Top-k sampling: a fixed-size shortlist

Top-k sampling is the simpler idea. You choose a number k, and the model keeps only its k most likely next tokens, throws away everything else, renormalises the survivors so their probabilities sum to one, and samples from that shortlist. With k = 1 the model is fully greedy (always its top choice); with k = 40 it samples from a wider pool and produces more variety. The limitation is that the pool size is fixed. When the model is very confident, k=40 may sweep in clearly wrong tokens; when it is uncertain, k=40 may cut off good ones. The shortlist does not adapt to how sure the model is.

Top-p (nucleus) sampling: an adaptive cutoff

Top-p, also called nucleus sampling, fixes that. Instead of a fixed count, you choose a probability mass p (commonly 0.9). The model sorts tokens by likelihood and keeps the smallest set whose probabilities add up to p, then samples from that set. The key advantage is that the pool adapts to confidence: when the model is sure, a single token might already cover 0.9 of the mass, so the pool stays tiny and output stays safe; when the model is uncertain, the mass spreads across many tokens, so the pool grows and allows more exploration. This context-sensitive behaviour is why top-p is usually preferred and why many APIs default to a top-p near 0.9 to 1.0.

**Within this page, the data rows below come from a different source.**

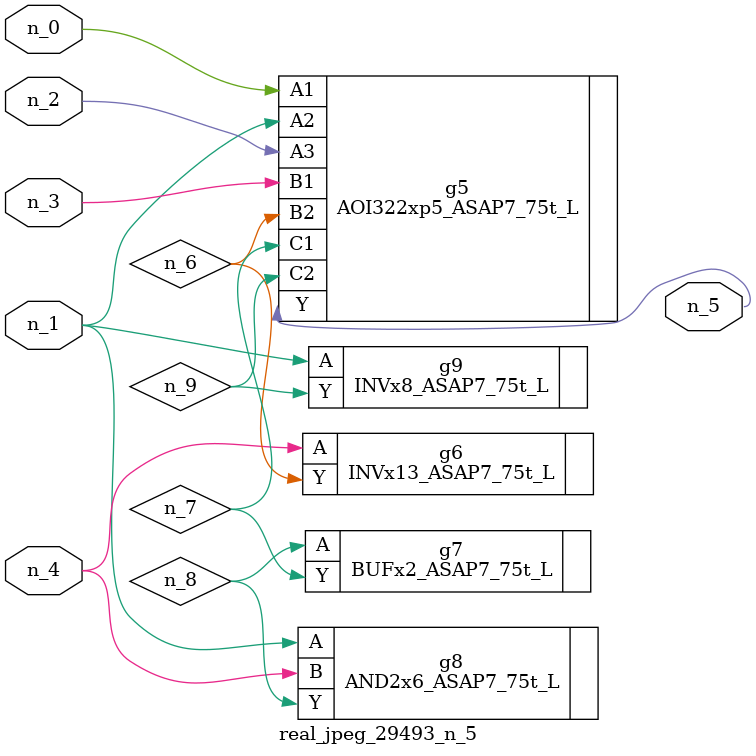
<source format=v>
module real_jpeg_29493_n_5 (n_4, n_0, n_1, n_2, n_3, n_5);

input n_4;
input n_0;
input n_1;
input n_2;
input n_3;

output n_5;

wire n_8;
wire n_6;
wire n_7;
wire n_9;

AOI322xp5_ASAP7_75t_L g5 ( 
.A1(n_0),
.A2(n_1),
.A3(n_2),
.B1(n_3),
.B2(n_6),
.C1(n_7),
.C2(n_9),
.Y(n_5)
);

AND2x6_ASAP7_75t_L g8 ( 
.A(n_1),
.B(n_4),
.Y(n_8)
);

INVx8_ASAP7_75t_L g9 ( 
.A(n_1),
.Y(n_9)
);

INVx13_ASAP7_75t_L g6 ( 
.A(n_4),
.Y(n_6)
);

BUFx2_ASAP7_75t_L g7 ( 
.A(n_8),
.Y(n_7)
);


endmodule
</source>
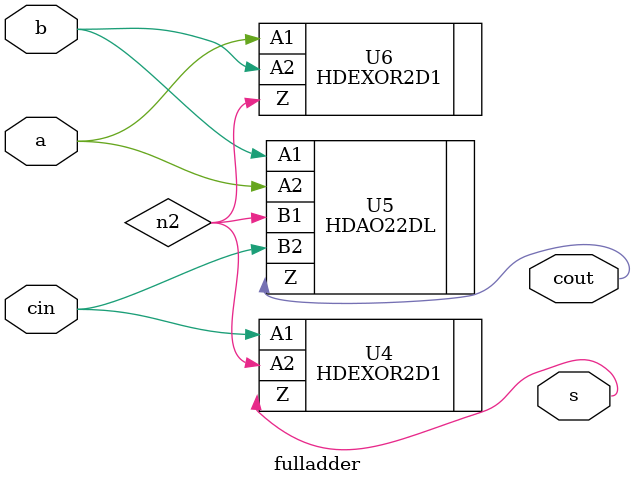
<source format=v>

module fulladder ( a, b, cin, s, cout );
  input a, b, cin;
  output s, cout;
  wire   n2;

  HDEXOR2D1 U4 ( .A1(cin), .A2(n2), .Z(s) );
  HDAO22DL U5 ( .A1(b), .A2(a), .B1(n2), .B2(cin), .Z(cout) );
  HDEXOR2D1 U6 ( .A1(a), .A2(b), .Z(n2) );
endmodule


</source>
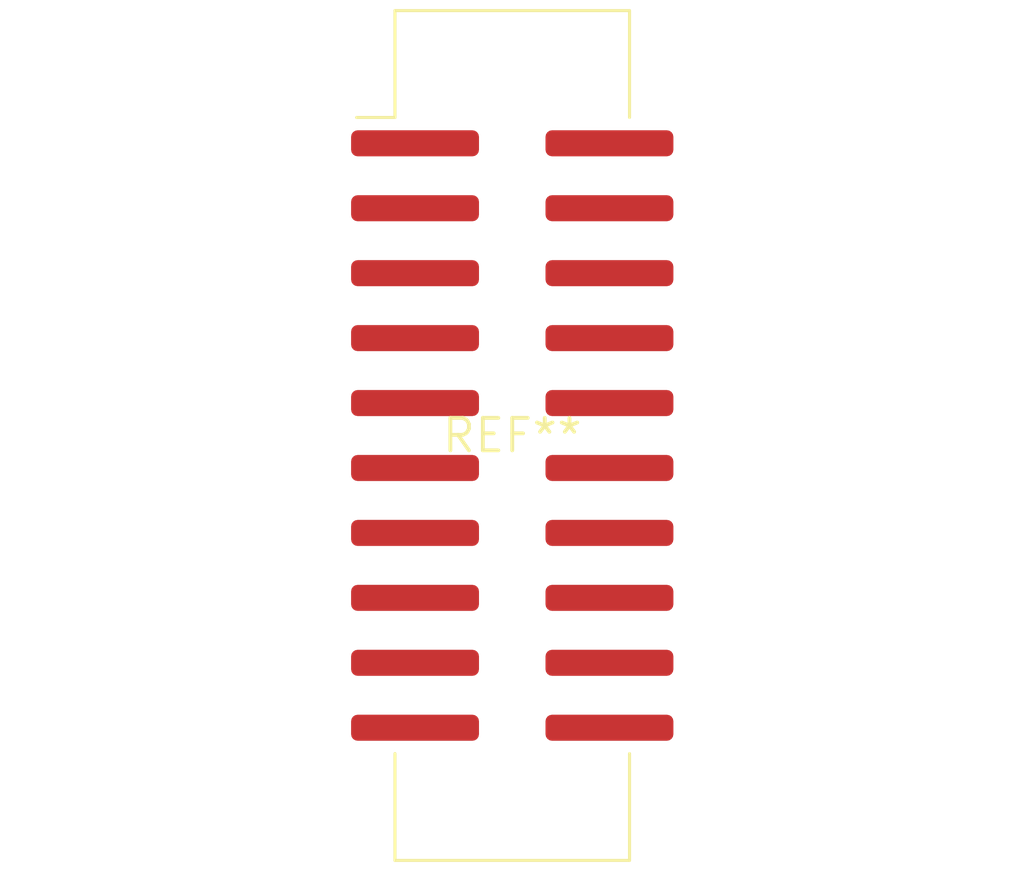
<source format=kicad_pcb>
(kicad_pcb (version 20240108) (generator pcbnew)

  (general
    (thickness 1.6)
  )

  (paper "A4")
  (layers
    (0 "F.Cu" signal)
    (31 "B.Cu" signal)
    (32 "B.Adhes" user "B.Adhesive")
    (33 "F.Adhes" user "F.Adhesive")
    (34 "B.Paste" user)
    (35 "F.Paste" user)
    (36 "B.SilkS" user "B.Silkscreen")
    (37 "F.SilkS" user "F.Silkscreen")
    (38 "B.Mask" user)
    (39 "F.Mask" user)
    (40 "Dwgs.User" user "User.Drawings")
    (41 "Cmts.User" user "User.Comments")
    (42 "Eco1.User" user "User.Eco1")
    (43 "Eco2.User" user "User.Eco2")
    (44 "Edge.Cuts" user)
    (45 "Margin" user)
    (46 "B.CrtYd" user "B.Courtyard")
    (47 "F.CrtYd" user "F.Courtyard")
    (48 "B.Fab" user)
    (49 "F.Fab" user)
    (50 "User.1" user)
    (51 "User.2" user)
    (52 "User.3" user)
    (53 "User.4" user)
    (54 "User.5" user)
    (55 "User.6" user)
    (56 "User.7" user)
    (57 "User.8" user)
    (58 "User.9" user)
  )

  (setup
    (pad_to_mask_clearance 0)
    (pcbplotparams
      (layerselection 0x00010fc_ffffffff)
      (plot_on_all_layers_selection 0x0000000_00000000)
      (disableapertmacros false)
      (usegerberextensions false)
      (usegerberattributes false)
      (usegerberadvancedattributes false)
      (creategerberjobfile false)
      (dashed_line_dash_ratio 12.000000)
      (dashed_line_gap_ratio 3.000000)
      (svgprecision 4)
      (plotframeref false)
      (viasonmask false)
      (mode 1)
      (useauxorigin false)
      (hpglpennumber 1)
      (hpglpenspeed 20)
      (hpglpendiameter 15.000000)
      (dxfpolygonmode false)
      (dxfimperialunits false)
      (dxfusepcbnewfont false)
      (psnegative false)
      (psa4output false)
      (plotreference false)
      (plotvalue false)
      (plotinvisibletext false)
      (sketchpadsonfab false)
      (subtractmaskfromsilk false)
      (outputformat 1)
      (mirror false)
      (drillshape 1)
      (scaleselection 1)
      (outputdirectory "")
    )
  )

  (net 0 "")

  (footprint "IDC-Header_2x10_P2.54mm_Vertical_SMD" (layer "F.Cu") (at 0 0))

)

</source>
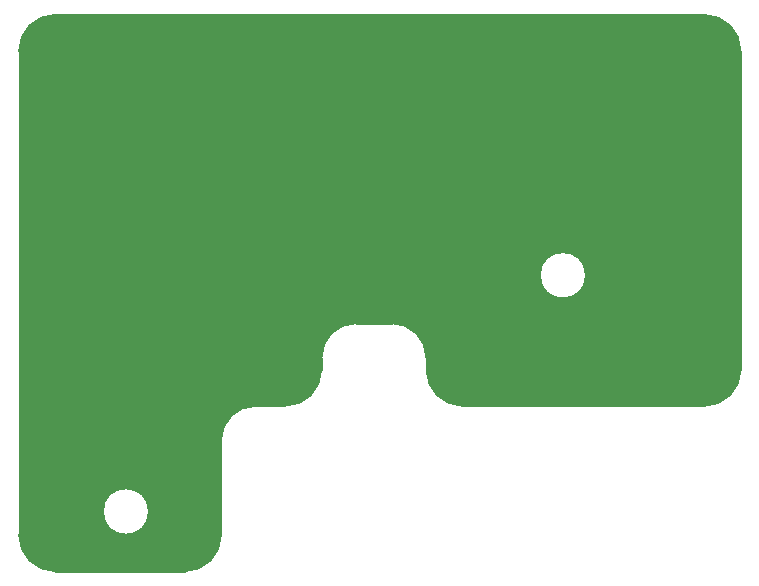
<source format=gbr>
%TF.GenerationSoftware,KiCad,Pcbnew,7.0.10*%
%TF.CreationDate,2024-04-16T13:15:48-05:00*%
%TF.ProjectId,QIDI Breakout Board,51494449-2042-4726-9561-6b6f75742042,rev?*%
%TF.SameCoordinates,PX1e84800PY243d580*%
%TF.FileFunction,Profile,NP*%
%FSLAX46Y46*%
G04 Gerber Fmt 4.6, Leading zero omitted, Abs format (unit mm)*
G04 Created by KiCad (PCBNEW 7.0.10) date 2024-04-16 13:15:48*
%MOMM*%
%LPD*%
G01*
G04 APERTURE LIST*
%TA.AperFunction,Profile*%
%ADD10C,0.250000*%
%TD*%
G04 APERTURE END LIST*
D10*
X19999999Y-32999999D02*
X22499999Y-32999999D01*
X2999999Y1D02*
G75*
G03*
X-1Y-2999999I1J-3000001D01*
G01*
X19999999Y-32999999D02*
G75*
G03*
X16999999Y-35999999I1J-3000001D01*
G01*
X25499999Y-29999999D02*
X25499999Y-28999999D01*
X61000001Y-2999999D02*
G75*
G03*
X57999999Y1I-3000001J-1D01*
G01*
X16999999Y-43999999D02*
X16999999Y-35999999D01*
X60999999Y-29999999D02*
X60999999Y-2999999D01*
X28499999Y-25999999D02*
X31499999Y-25999999D01*
X10999999Y-41999999D02*
G75*
G03*
X6999999Y-41999999I-2000000J0D01*
G01*
X6999999Y-41999999D02*
G75*
G03*
X10999999Y-41999999I2000000J0D01*
G01*
X34499999Y-28999999D02*
X34499999Y-29999999D01*
X34500001Y-28999999D02*
G75*
G03*
X31499999Y-25999999I-3000001J-1D01*
G01*
X57999999Y-32999999D02*
G75*
G03*
X60999999Y-29999999I1J2999999D01*
G01*
X-1Y-2999999D02*
X-1Y-43999999D01*
X13999999Y-46999999D02*
G75*
G03*
X16999999Y-43999999I1J2999999D01*
G01*
X1Y-43999999D02*
G75*
G03*
X2999999Y-46999999I2999999J-1D01*
G01*
X57999999Y1D02*
X2999999Y1D01*
X47999999Y-21999999D02*
G75*
G03*
X43999999Y-21999999I-2000000J0D01*
G01*
X43999999Y-21999999D02*
G75*
G03*
X47999999Y-21999999I2000000J0D01*
G01*
X22499999Y-32999999D02*
G75*
G03*
X25499999Y-29999999I1J2999999D01*
G01*
X2999999Y-46999999D02*
X13999999Y-46999999D01*
X28499999Y-25999999D02*
G75*
G03*
X25499999Y-28999999I1J-3000001D01*
G01*
X37499999Y-32999999D02*
X57999999Y-32999999D01*
X34500001Y-29999999D02*
G75*
G03*
X37499999Y-32999999I2999999J-1D01*
G01*
G36*
X58003470Y-194D02*
G01*
X58328940Y-18471D01*
X58342759Y-20028D01*
X58660694Y-74048D01*
X58674251Y-77142D01*
X58984148Y-166422D01*
X58997272Y-171015D01*
X59295215Y-294426D01*
X59307744Y-300459D01*
X59590000Y-456457D01*
X59601774Y-463855D01*
X59864788Y-650473D01*
X59875660Y-659143D01*
X60116132Y-874042D01*
X60125964Y-883875D01*
X60340850Y-1124331D01*
X60349521Y-1135203D01*
X60536143Y-1398223D01*
X60543541Y-1409997D01*
X60699539Y-1692253D01*
X60705572Y-1704781D01*
X60828985Y-2002727D01*
X60833578Y-2015853D01*
X60922856Y-2325745D01*
X60925950Y-2339301D01*
X60979971Y-2657239D01*
X60981528Y-2671058D01*
X60999804Y-2996526D01*
X60999999Y-3003478D01*
X60999999Y-29996518D01*
X60999804Y-30003471D01*
X60981526Y-30328940D01*
X60979969Y-30342758D01*
X60925949Y-30660694D01*
X60922855Y-30674251D01*
X60833575Y-30984147D01*
X60828982Y-30997271D01*
X60705571Y-31295214D01*
X60699538Y-31307743D01*
X60543540Y-31589999D01*
X60536142Y-31601773D01*
X60349524Y-31864788D01*
X60340854Y-31875660D01*
X60125960Y-32116127D01*
X60116127Y-32125960D01*
X59875660Y-32340854D01*
X59864788Y-32349524D01*
X59601773Y-32536142D01*
X59589999Y-32543540D01*
X59307743Y-32699538D01*
X59295214Y-32705571D01*
X58997271Y-32828982D01*
X58984147Y-32833575D01*
X58674251Y-32922855D01*
X58660694Y-32925949D01*
X58342758Y-32979969D01*
X58328940Y-32981526D01*
X58003471Y-32999804D01*
X57996518Y-32999999D01*
X37503480Y-32999999D01*
X37496527Y-32999804D01*
X37171057Y-32981526D01*
X37157239Y-32979969D01*
X36839303Y-32925949D01*
X36825746Y-32922855D01*
X36515850Y-32833575D01*
X36502725Y-32828982D01*
X36204782Y-32705570D01*
X36192254Y-32699537D01*
X35909998Y-32543539D01*
X35898224Y-32536141D01*
X35635204Y-32349519D01*
X35624332Y-32340848D01*
X35383877Y-32125963D01*
X35374044Y-32116131D01*
X35159145Y-31875659D01*
X35150475Y-31864787D01*
X34963857Y-31601773D01*
X34956459Y-31589999D01*
X34800461Y-31307743D01*
X34794428Y-31295214D01*
X34671017Y-30997271D01*
X34666424Y-30984147D01*
X34577144Y-30674251D01*
X34574050Y-30660694D01*
X34520030Y-30342757D01*
X34518473Y-30328939D01*
X34500194Y-30003470D01*
X34499999Y-29996517D01*
X34499999Y-29000015D01*
X34499998Y-28999999D01*
X34481136Y-28664111D01*
X34481134Y-28664098D01*
X34424783Y-28332439D01*
X34424781Y-28332431D01*
X34331649Y-28009165D01*
X34202905Y-27698349D01*
X34040168Y-27403898D01*
X34040165Y-27403893D01*
X33845495Y-27129533D01*
X33845489Y-27129525D01*
X33621323Y-26878684D01*
X33370463Y-26654502D01*
X33096104Y-26459833D01*
X33096099Y-26459830D01*
X32801647Y-26297092D01*
X32801643Y-26297090D01*
X32490833Y-26168350D01*
X32167566Y-26075218D01*
X32167558Y-26075216D01*
X31835892Y-26018863D01*
X31499996Y-25999999D01*
X28499999Y-25999999D01*
X28164111Y-26018861D01*
X28164098Y-26018863D01*
X27832439Y-26075214D01*
X27832431Y-26075216D01*
X27509165Y-26168348D01*
X27198349Y-26297092D01*
X26903898Y-26459829D01*
X26903893Y-26459832D01*
X26629534Y-26654501D01*
X26378679Y-26878679D01*
X26154501Y-27129534D01*
X25959832Y-27403893D01*
X25959829Y-27403898D01*
X25797092Y-27698349D01*
X25668348Y-28009165D01*
X25575216Y-28332431D01*
X25575214Y-28332439D01*
X25518863Y-28664098D01*
X25518861Y-28664111D01*
X25499999Y-28999999D01*
X25499999Y-29996518D01*
X25499804Y-30003471D01*
X25481526Y-30328940D01*
X25479969Y-30342758D01*
X25425949Y-30660694D01*
X25422855Y-30674251D01*
X25333575Y-30984147D01*
X25328982Y-30997271D01*
X25205571Y-31295214D01*
X25199538Y-31307743D01*
X25043540Y-31589999D01*
X25036142Y-31601773D01*
X24849524Y-31864788D01*
X24840854Y-31875660D01*
X24625960Y-32116127D01*
X24616127Y-32125960D01*
X24375660Y-32340854D01*
X24364788Y-32349524D01*
X24101773Y-32536142D01*
X24089999Y-32543540D01*
X23807743Y-32699538D01*
X23795214Y-32705571D01*
X23497271Y-32828982D01*
X23484147Y-32833575D01*
X23174251Y-32922855D01*
X23160694Y-32925949D01*
X22842758Y-32979969D01*
X22828940Y-32981526D01*
X22503471Y-32999804D01*
X22496518Y-32999999D01*
X19999999Y-32999999D01*
X19664111Y-33018861D01*
X19664098Y-33018863D01*
X19332439Y-33075214D01*
X19332431Y-33075216D01*
X19009165Y-33168348D01*
X18698349Y-33297092D01*
X18403898Y-33459829D01*
X18403893Y-33459832D01*
X18129534Y-33654501D01*
X17878679Y-33878679D01*
X17654501Y-34129534D01*
X17459832Y-34403893D01*
X17459829Y-34403898D01*
X17297092Y-34698349D01*
X17168348Y-35009165D01*
X17075216Y-35332431D01*
X17075214Y-35332439D01*
X17018863Y-35664098D01*
X17018861Y-35664111D01*
X16999999Y-35999999D01*
X16999999Y-43996518D01*
X16999804Y-44003471D01*
X16981526Y-44328940D01*
X16979969Y-44342758D01*
X16925949Y-44660694D01*
X16922855Y-44674251D01*
X16833575Y-44984147D01*
X16828982Y-44997271D01*
X16705571Y-45295214D01*
X16699538Y-45307743D01*
X16543540Y-45589999D01*
X16536142Y-45601773D01*
X16349524Y-45864788D01*
X16340854Y-45875660D01*
X16125960Y-46116127D01*
X16116127Y-46125960D01*
X15875660Y-46340854D01*
X15864788Y-46349524D01*
X15601773Y-46536142D01*
X15589999Y-46543540D01*
X15307743Y-46699538D01*
X15295214Y-46705571D01*
X14997271Y-46828982D01*
X14984147Y-46833575D01*
X14674251Y-46922855D01*
X14660694Y-46925949D01*
X14342758Y-46979969D01*
X14328940Y-46981526D01*
X14003471Y-46999804D01*
X13996518Y-46999999D01*
X3003480Y-46999999D01*
X2996527Y-46999804D01*
X2671057Y-46981526D01*
X2657239Y-46979969D01*
X2339303Y-46925949D01*
X2325746Y-46922855D01*
X2015850Y-46833575D01*
X2002725Y-46828982D01*
X1704782Y-46705570D01*
X1692254Y-46699537D01*
X1409998Y-46543539D01*
X1398224Y-46536141D01*
X1135204Y-46349519D01*
X1124332Y-46340848D01*
X883877Y-46125963D01*
X874044Y-46116131D01*
X659145Y-45875659D01*
X650475Y-45864787D01*
X463857Y-45601773D01*
X456459Y-45589999D01*
X300461Y-45307743D01*
X294428Y-45295214D01*
X171017Y-44997271D01*
X166424Y-44984147D01*
X77144Y-44674251D01*
X74050Y-44660694D01*
X20030Y-44342757D01*
X18473Y-44328939D01*
X194Y-44003470D01*
X-1Y-43996517D01*
X-1Y-42142858D01*
X7002547Y-42142858D01*
X7043208Y-42425668D01*
X7043210Y-42425678D01*
X7123707Y-42699825D01*
X7242392Y-42959709D01*
X7242401Y-42959725D01*
X7396871Y-43200084D01*
X7396877Y-43200091D01*
X7583977Y-43416018D01*
X7583979Y-43416020D01*
X7799906Y-43603120D01*
X7799913Y-43603126D01*
X8040272Y-43757596D01*
X8040288Y-43757605D01*
X8300172Y-43876290D01*
X8574319Y-43956787D01*
X8574329Y-43956789D01*
X8857139Y-43997450D01*
X8857141Y-43997451D01*
X9142857Y-43997451D01*
X9142858Y-43997450D01*
X9425668Y-43956789D01*
X9425678Y-43956787D01*
X9699825Y-43876290D01*
X9959709Y-43757605D01*
X9959725Y-43757596D01*
X10200084Y-43603126D01*
X10200091Y-43603120D01*
X10416018Y-43416020D01*
X10416020Y-43416018D01*
X10603120Y-43200091D01*
X10603126Y-43200084D01*
X10757596Y-42959725D01*
X10757605Y-42959709D01*
X10876290Y-42699825D01*
X10956787Y-42425678D01*
X10956789Y-42425668D01*
X10997451Y-42142856D01*
X10997451Y-42142853D01*
X10999999Y-41999999D01*
X10997451Y-41857144D01*
X10997451Y-41857141D01*
X10956789Y-41574329D01*
X10956787Y-41574319D01*
X10876290Y-41300172D01*
X10757605Y-41040288D01*
X10757596Y-41040272D01*
X10603126Y-40799913D01*
X10603120Y-40799906D01*
X10416020Y-40583979D01*
X10416018Y-40583977D01*
X10200091Y-40396877D01*
X10200084Y-40396871D01*
X9959725Y-40242401D01*
X9959709Y-40242392D01*
X9699825Y-40123707D01*
X9425678Y-40043210D01*
X9425668Y-40043208D01*
X9142858Y-40002547D01*
X8857139Y-40002547D01*
X8574329Y-40043208D01*
X8574319Y-40043210D01*
X8300172Y-40123707D01*
X8040288Y-40242392D01*
X8040272Y-40242401D01*
X7799913Y-40396871D01*
X7799906Y-40396877D01*
X7583979Y-40583977D01*
X7583977Y-40583979D01*
X7396877Y-40799906D01*
X7396871Y-40799913D01*
X7242401Y-41040272D01*
X7242392Y-41040288D01*
X7123707Y-41300172D01*
X7043210Y-41574319D01*
X7043208Y-41574329D01*
X7002547Y-41857139D01*
X7002547Y-42142858D01*
X-1Y-42142858D01*
X-1Y-22142858D01*
X44002547Y-22142858D01*
X44043208Y-22425668D01*
X44043210Y-22425678D01*
X44123707Y-22699825D01*
X44242392Y-22959709D01*
X44242401Y-22959725D01*
X44396871Y-23200084D01*
X44396877Y-23200091D01*
X44583977Y-23416018D01*
X44583979Y-23416020D01*
X44799906Y-23603120D01*
X44799913Y-23603126D01*
X45040272Y-23757596D01*
X45040288Y-23757605D01*
X45300172Y-23876290D01*
X45574319Y-23956787D01*
X45574329Y-23956789D01*
X45857139Y-23997450D01*
X45857141Y-23997451D01*
X46142857Y-23997451D01*
X46142858Y-23997450D01*
X46425668Y-23956789D01*
X46425678Y-23956787D01*
X46699825Y-23876290D01*
X46959709Y-23757605D01*
X46959725Y-23757596D01*
X47200084Y-23603126D01*
X47200091Y-23603120D01*
X47416018Y-23416020D01*
X47416020Y-23416018D01*
X47603120Y-23200091D01*
X47603126Y-23200084D01*
X47757596Y-22959725D01*
X47757605Y-22959709D01*
X47876290Y-22699825D01*
X47956787Y-22425678D01*
X47956789Y-22425668D01*
X47997451Y-22142856D01*
X47997451Y-22142853D01*
X47999999Y-21999999D01*
X47997451Y-21857144D01*
X47997451Y-21857141D01*
X47956789Y-21574329D01*
X47956787Y-21574319D01*
X47876290Y-21300172D01*
X47757605Y-21040288D01*
X47757596Y-21040272D01*
X47603126Y-20799913D01*
X47603120Y-20799906D01*
X47416020Y-20583979D01*
X47416018Y-20583977D01*
X47200091Y-20396877D01*
X47200084Y-20396871D01*
X46959725Y-20242401D01*
X46959709Y-20242392D01*
X46699825Y-20123707D01*
X46425678Y-20043210D01*
X46425668Y-20043208D01*
X46142858Y-20002547D01*
X45857139Y-20002547D01*
X45574329Y-20043208D01*
X45574319Y-20043210D01*
X45300172Y-20123707D01*
X45040288Y-20242392D01*
X45040272Y-20242401D01*
X44799913Y-20396871D01*
X44799906Y-20396877D01*
X44583979Y-20583977D01*
X44583977Y-20583979D01*
X44396877Y-20799906D01*
X44396871Y-20799913D01*
X44242401Y-21040272D01*
X44242392Y-21040288D01*
X44123707Y-21300172D01*
X44043210Y-21574319D01*
X44043208Y-21574329D01*
X44002547Y-21857139D01*
X44002547Y-22142858D01*
X-1Y-22142858D01*
X-1Y-3003479D01*
X194Y-2996527D01*
X18471Y-2671058D01*
X20028Y-2657239D01*
X74048Y-2339303D01*
X77142Y-2325746D01*
X166422Y-2015850D01*
X171015Y-2002725D01*
X294427Y-1704782D01*
X300460Y-1692254D01*
X456458Y-1409998D01*
X463856Y-1398224D01*
X650474Y-1135210D01*
X659144Y-1124338D01*
X874038Y-883871D01*
X883871Y-874038D01*
X1124338Y-659144D01*
X1135210Y-650474D01*
X1398224Y-463856D01*
X1409998Y-456458D01*
X1692254Y-300460D01*
X1704782Y-294427D01*
X2002725Y-171015D01*
X2015850Y-166422D01*
X2325746Y-77142D01*
X2339303Y-74048D01*
X2657239Y-20028D01*
X2671058Y-18471D01*
X2996528Y-194D01*
X3003480Y1D01*
X57996518Y1D01*
X58003470Y-194D01*
G37*
M02*

</source>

Combining them with temperature — and with each other

These knobs are complementary, not interchangeable. Temperature rescales the whole distribution (sharpening or flattening it), while top-p and top-k decide which tokens survive the cut. A clean mental model: temperature sets how adventurous the model feels, and top-p/top-k set how far into the tail it is allowed to wander. In practice you rarely tune all three at once — pick one truncation method (usually top-p) and adjust temperature alongside it. Stacking a low top-k, a tight top-p, and a high temperature produces effects that interact in confusing ways. The reliable workflow is to keep top-p at a sensible default (~0.9), adjust temperature for the task, and only reach for top-k when you want a simple, hard cap on the candidate pool.